Immigrant and Refugee Accompaniment

Spanish and Swahili speaking individuals and families are an integral part of the West Charleston family of faith.  From these meaningful relationships, a growing network of local and international connections has led to a ministry of accompaniment and support for immigrants and refugees. 

The congregation has assisted with basic practical needs of families moving into the community.  Pastors and church members also accompany persons by providing transportation and going with them to appointments as needed. Additional ways of offering support include encouragement through the complex legal process as needed, serving as translators, and providing spiritual support.
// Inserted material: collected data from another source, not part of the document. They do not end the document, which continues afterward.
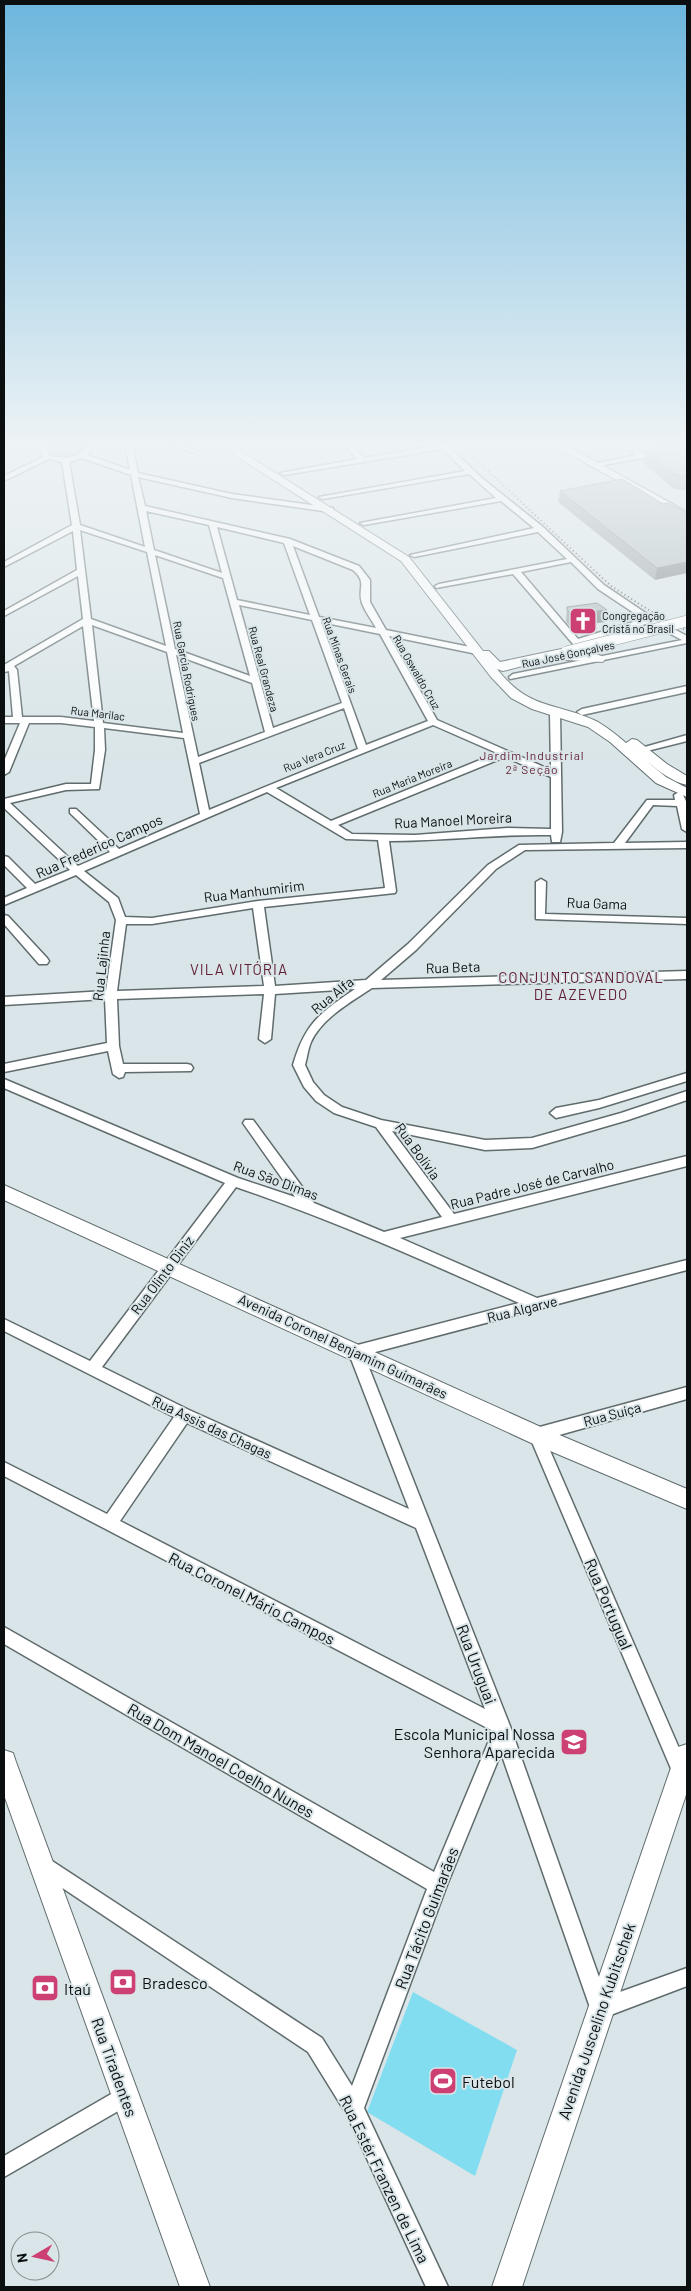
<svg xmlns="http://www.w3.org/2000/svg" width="691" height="2291" font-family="Barlow,sans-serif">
<rect width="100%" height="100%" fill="#d9e5e8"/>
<path fill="#81ddef" d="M53 444H82L85 450C75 458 60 461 48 455L46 449Z
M413 1992 517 2050 475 2176 367 2112Z"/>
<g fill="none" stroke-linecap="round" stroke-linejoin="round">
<defs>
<path id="street" d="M45 444H52L47 450 49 455C61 459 76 459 85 449L83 444H90L92 449 87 455 130 470 125 444H132L138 473 232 494 333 508V512H330L232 498 138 477 145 506 290 539 359 566 370 580V602L386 630 480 649 481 651 477 654 389 636 437 720 551 770 550 713 555 710 560 713 562 832 560 842H552L551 835C497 834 443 841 389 841L396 891 395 893 264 907 275 986 366 980 408 944 488 865 519 845 614 843 647 800H675L674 795 679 792 682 793 687 803V832L682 829 677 806 653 805 625 843 687 842V848L525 850 496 869 416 950 381 980 687 971V979L372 988C351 1002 322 1018 311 1042 308 1049 307 1058 305 1065L313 1082 324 1095 342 1107 381 1120 485 1140 532 1138 621 1113 687 1091V1100L628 1120 532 1148 485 1150 392 1131 454 1214 687 1156V1166L400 1238 537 1298 687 1260V1270L364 1355 510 1726 606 1997 687 1968V1986L600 2019 593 2016 501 1753 447 1885 364 2108 448 2287H426L347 2115 308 2052 37 1871 34 1865 37 1859 43 1856 49 1859 322 2038 352 2086 427 1889 4 1644V1627L434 1872 493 1731 4 1476V1462L107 1514 174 1417 4 1331V1319L90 1361 225 1183 4 1088V1079L238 1178 295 1197 243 1123 245 1120H253L314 1203 384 1232 442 1217 376 1127 334 1113 316 1101 304 1087 293 1065C305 1023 320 1013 355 989L275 994 271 1039 265 1043 259 1039 264 994 117 999 119 1046 123 1064H187L191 1065 193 1068 191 1071 125 1072 123 1077 119 1078 113 1074 108 1051 4 1072V1064L107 1043 105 999 4 1005V997L106 991 116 920 109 902 76 875 4 905V898L27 888 4 865V856L8 857 35 884 70 870 4 808V799L66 784H91L95 750V727L61 723H29L9 772 4 775V761L20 723H4V717H13L9 671 4 672V665L83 619 78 576 4 616V611L77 570 73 531 4 567V562L72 525 62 462 49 459 4 481V476L43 457 40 450ZM82 458 131 475 145 547 80 525 69 462ZM146 511 209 525 222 573 154 550ZM217 527 284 543 310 615 237 600ZM80 530 147 552 166 646 91 619ZM293 546 353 570C368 583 357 588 362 603 365 612 372 620 376 628L319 617ZM155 555 223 578 250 676 175 649ZM239 605 312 620 342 703 273 728ZM321 622 380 634 428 721 366 745ZM92 625 167 652 183 733 103 723ZM83 626 94 721 61 717H22L17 670 14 666ZM176 655 252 683 265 732 198 757ZM344 708 358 749 209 810 199 763ZM433 725 497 753 331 821 276 788ZM104 728 184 738 200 814 119 849 76 809H70V813L110 852 78 866 10 803 66 790 99 789 105 750ZM505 757 551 777V829L507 828 415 835 352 834 338 825ZM267 792 346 839 378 840 385 888 258 901 152 918 125 917 118 898 84 871ZM253 908 264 986 117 991 126 924H152ZM236 1187C333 1220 425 1261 519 1303L350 1347 348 1351 409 1509 189 1410 102 1367ZM187 1423 416 1528 485 1709 120 1521Z
M165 444H178L197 451 194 453Z
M344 444H351L364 458 446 444 483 479 543 527 604 585 653 618 687 636V643L510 679 509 677 513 674 682 640 649 623 579 644H573L513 574 436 588 435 586 439 584 567 559 538 532 414 557 410 555 534 528 501 501 364 525 360 523 496 498 469 474 323 499 319 497 465 471 443 449 284 475 280 473 357 459ZM571 562 598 589 643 619 578 639 521 572Z
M623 444H631L643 454 687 446V450L593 467 589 465 636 455Z
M687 686V692L582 715 577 712 582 709Z
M687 735V741L639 753 634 750Z
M541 879 546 882 545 914 687 918V924L536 919V882Z
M4 915 8 916 47 958 49 961 47 964H39L4 924Z
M687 1073V1081L599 1108 556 1118 550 1113 556 1108 599 1100Z
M687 1387V1399L545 1439 685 1762 687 1761V1779L681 1781 675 1778 529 1435 531 1430 536 1428Z
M125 2086 132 2089 135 2096 132 2103 4 2177V2156Z"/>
<path id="secondary" d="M223 444H234L242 452 409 557 483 651H489L500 662 566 648 570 649 571 653C583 653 597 651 605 659L603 662 550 659 503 671 497 669C531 712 556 701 598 722 608 728 617 735 626 743L632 739 637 740 667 764 687 776V785C669 781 653 766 639 755L666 777 687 788V797L656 783 610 742 588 727 532 709 511 698 491 677 401 561 236 456Z
M551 444H564L687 512V519Z
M4 1185 543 1428 687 1489V1509L529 1442 4 1200Z
M687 1744V1792L522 2287H492L675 1756 678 1747Z
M4 1750 13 1753 16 1762 210 2287H180L4 1795Z"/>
</defs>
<use href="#street" stroke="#606b6d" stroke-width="3"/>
<use href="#secondary" stroke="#606b6d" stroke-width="2"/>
<use href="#street" fill="#fff" fill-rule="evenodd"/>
<use href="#secondary" fill="#fff" fill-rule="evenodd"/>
<path stroke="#454b4d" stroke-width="2" stroke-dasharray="1 3" stroke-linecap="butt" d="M459 444 611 586 663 619 687 631"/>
<defs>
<path id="secondary-bridge" d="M566 652 687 621"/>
</defs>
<use href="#secondary-bridge" stroke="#606b6d" stroke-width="12" stroke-linecap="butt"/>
<use href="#secondary-bridge" stroke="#fff" stroke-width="11"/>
</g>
<path fill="#96a0a2" d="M687 444V490L674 489 643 463 645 450Z
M560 491 663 504 687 513 655 580 558 502Z
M567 607 607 610 605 622 570 626 566 622Z"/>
<path fill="#7a8284" d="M687 562V573L655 580 657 568Z
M607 610 605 622 570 626 571 614Z"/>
<path fill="#aebabc" stroke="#7a8284" d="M674 444H687V476L676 475 645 450Z
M622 479 663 504 668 503 687 513V562L657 568 560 491Z
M597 603 607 610 571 614 567 610V607Z"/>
<linearGradient id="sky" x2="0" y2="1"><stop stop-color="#6cb6dd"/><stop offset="0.58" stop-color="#eef3f5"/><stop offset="1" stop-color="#eef3f5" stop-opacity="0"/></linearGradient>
<rect width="691" height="765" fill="url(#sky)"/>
<defs>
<symbol id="church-square" viewBox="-11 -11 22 22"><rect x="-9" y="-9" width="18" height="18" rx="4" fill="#cc4073" stroke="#d9e5e8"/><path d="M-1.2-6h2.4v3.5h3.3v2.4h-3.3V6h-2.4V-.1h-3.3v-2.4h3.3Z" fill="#fff"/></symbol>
<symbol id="school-square" viewBox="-11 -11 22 22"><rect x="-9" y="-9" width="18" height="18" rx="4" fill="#cc4073" stroke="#d9e5e8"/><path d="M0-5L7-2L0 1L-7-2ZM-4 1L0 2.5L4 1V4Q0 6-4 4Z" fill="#fff"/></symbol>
<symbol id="bank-square" viewBox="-11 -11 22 22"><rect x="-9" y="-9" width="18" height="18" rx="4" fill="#cc4073" stroke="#d9e5e8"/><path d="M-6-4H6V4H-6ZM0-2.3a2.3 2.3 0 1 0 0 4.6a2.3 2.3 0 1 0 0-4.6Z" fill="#fff"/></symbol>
<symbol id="stadium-square" viewBox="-11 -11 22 22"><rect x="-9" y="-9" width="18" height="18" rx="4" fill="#cc4073" stroke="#d9e5e8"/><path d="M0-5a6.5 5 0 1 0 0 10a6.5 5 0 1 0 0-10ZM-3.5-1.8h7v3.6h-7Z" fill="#fff"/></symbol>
</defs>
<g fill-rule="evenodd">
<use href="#church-square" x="567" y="605" width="32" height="32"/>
<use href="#school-square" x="558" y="1726" width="32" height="32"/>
<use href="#bank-square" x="107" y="1966" width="32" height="32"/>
<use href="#bank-square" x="29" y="1972" width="32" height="32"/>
<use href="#stadium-square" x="427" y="2065" width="32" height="32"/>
</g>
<g text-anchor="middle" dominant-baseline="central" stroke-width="4" stroke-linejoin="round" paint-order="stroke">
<g font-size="11" fill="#0b0f10" stroke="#d9e5e8" text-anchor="start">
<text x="602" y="615">Congregação<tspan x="602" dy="13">Cristã no Brasil</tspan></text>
</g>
<g font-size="11" fill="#0b0f10" stroke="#d9e5e8">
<text transform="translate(568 654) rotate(-12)">Rua José Gonçalves</text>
<text transform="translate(340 655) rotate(70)">Rua Minas Gerais</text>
<text transform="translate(264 669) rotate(75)">Rua Real Grandeza</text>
<text transform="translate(187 671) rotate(79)">Rua Garcia Rodrigues</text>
<text transform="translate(417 672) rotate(60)">Rua Oswaldo Cruz</text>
<text transform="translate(98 713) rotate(7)">Rua Marilac</text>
<text transform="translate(314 756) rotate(-22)">Rua Vera Cruz</text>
<text transform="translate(412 778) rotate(-22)">Rua Maria Moreira</text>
</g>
<g font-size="12" letter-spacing="1" fill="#611d35" stroke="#d9e5e8">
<text x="532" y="755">Jardim Industrial<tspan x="532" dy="14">2ª Seção</tspan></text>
</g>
<g font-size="14" fill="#0b0f10" stroke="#d9e5e8">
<text transform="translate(453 820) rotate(-3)">Rua Manoel Moreira</text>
<text transform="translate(99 846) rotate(-24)">Rua Frederico Campos</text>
<text transform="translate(254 891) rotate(-7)">Rua Manhumirim</text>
<text transform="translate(597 903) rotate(2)">Rua Gama</text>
<text transform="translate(101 966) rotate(-84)">Rua Lajinha</text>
<text transform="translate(453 967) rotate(-2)">Rua Beta</text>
<text transform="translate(332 995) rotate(-39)">Rua Alfa</text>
<text transform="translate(418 1151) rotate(54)">Rua Bolívia</text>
<text transform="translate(276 1180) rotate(20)">Rua São Dimas</text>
<text transform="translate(532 1184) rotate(-14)">Rua Padre José de Carvalho</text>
<text transform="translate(162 1275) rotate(-53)">Rua Olinto Diniz</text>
<text transform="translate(522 1309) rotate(-14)">Rua Algarve</text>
<text transform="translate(343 1346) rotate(25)">Avenida Coronel Benjamim Guimarães</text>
<text transform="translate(612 1414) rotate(-15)">Rua Suíça</text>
<text transform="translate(212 1427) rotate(25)">Rua Assis das Chagas</text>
</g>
<g font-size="15" letter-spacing="1" fill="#611d35" stroke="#d9e5e8">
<text x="239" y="969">VILA VITÓRIA</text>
<text x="581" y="977">CONJUNTO SANDOVAL<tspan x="581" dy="17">DE AZEVEDO</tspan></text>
</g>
<g font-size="16" fill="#0b0f10" stroke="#d9e5e8">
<text transform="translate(252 1598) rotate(27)">Rua Coronel Mário Campos</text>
<text transform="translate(609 1604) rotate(67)">Rua Portugual</text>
<text transform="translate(477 1664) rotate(69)">Rua Uruguai</text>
<text transform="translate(221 1760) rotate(30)">Rua Dom Manoel Coelho Nunes</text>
<text transform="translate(426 1918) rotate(-69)">Rua Tácito Guimarães</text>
<text transform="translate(596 2021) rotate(-71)">Avenida Juscelino Kubitschek</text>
<text transform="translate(115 2067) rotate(70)">Rua Tiradentes</text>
<text transform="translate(385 2179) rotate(64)">Rua Estér Franzen de Lima</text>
</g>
<g font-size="16" fill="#0b0f10" stroke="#d9e5e8" text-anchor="start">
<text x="555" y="1733" text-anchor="end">Escola Municipal Nossa<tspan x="555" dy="18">Senhora Aparecida</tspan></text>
<text x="142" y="1982">Bradesco</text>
<text x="64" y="1988">Itaú</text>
<text x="462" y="2081">Futebol</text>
</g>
</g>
<rect width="691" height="2291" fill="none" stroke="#0b0f10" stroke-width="10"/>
<g transform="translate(35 2256) rotate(261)"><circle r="24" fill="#d9e5e8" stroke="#878f92"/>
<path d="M0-4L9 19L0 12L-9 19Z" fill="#cc4073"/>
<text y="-8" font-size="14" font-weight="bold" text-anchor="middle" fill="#0b0f10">N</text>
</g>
</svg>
Pastor Irv traveled to Guatemala to support one member in his application process for residency.  This member is now a US citizen. 

The congregation has also arranged to provide some financial support for the challenging legal process of seeking asylum and residency.  For this, a legal aid fund has been established by the congregation and generous donations from members and persons outside the congregation have made significant assistance possible.  Grants given from this fund help persons with connections to the church meet the high costs of pursuing permanent status.  

Emotional and spiritual support through multilingual worship and the loving social network of friends made in the congregation provide an important foundation of support and encouragement.  The congregation is committed to being a sanctuary community for immigrants and refugees. Without them, the congregation would not be the beautiful community it has become!  

Guatemala Project 

One unique ministry over the past several years began organically after one of our member families had a chance to return and visit the remote region of Guatemala where their relatives still lived. During that visit, they found that due to climate change, it had become impossible to control “la roya” (“the rust,” a fungus) that blights coffee. Therefore, several remote villages where most families depended on income from working in coffee plantations were suffering extreme poverty as the plantations shut down.

Seeking out a partnership with a local community development worker, Juan Pablo Morales Miguel, plans were made in coordination with local leaders. In the year 2020, some land was rented in the most remote areas for growing corn. Beyond the reach of cars, this land was affordable at a rate such that one year’s investment in the rental, seed money, and tools allowed some 30 large families in Estrella del Norte to then renew the land rental, re-plant, and continue independently for the future.

Now, in 2021, another 30-some families in Tochosh and Nueva Villa are raising pigs in the limited areas that they have adjacent to their own homes. If all goes well, this project will also transition into being completely self-sustaining, providing food security and some economic opportunity.

We are so grateful for the support of Rock Run Church of the Brethren, in Northern Indiana, who helped raise about a third of the funds used in these projects, and for another significant portion that was a grant from the Global Mission Office of the Church of the Brethren, alongside contributions from West Charleston’s own members.

This October (2021), we will sponsor a flight for Juan Pablo to come visit us in person, and hear from him not only about our small project, but broader themes of the work: all the factors that create such hardship in Central America, the reasons so many choose to migrate, and what that migration does to the communities that people are leaving.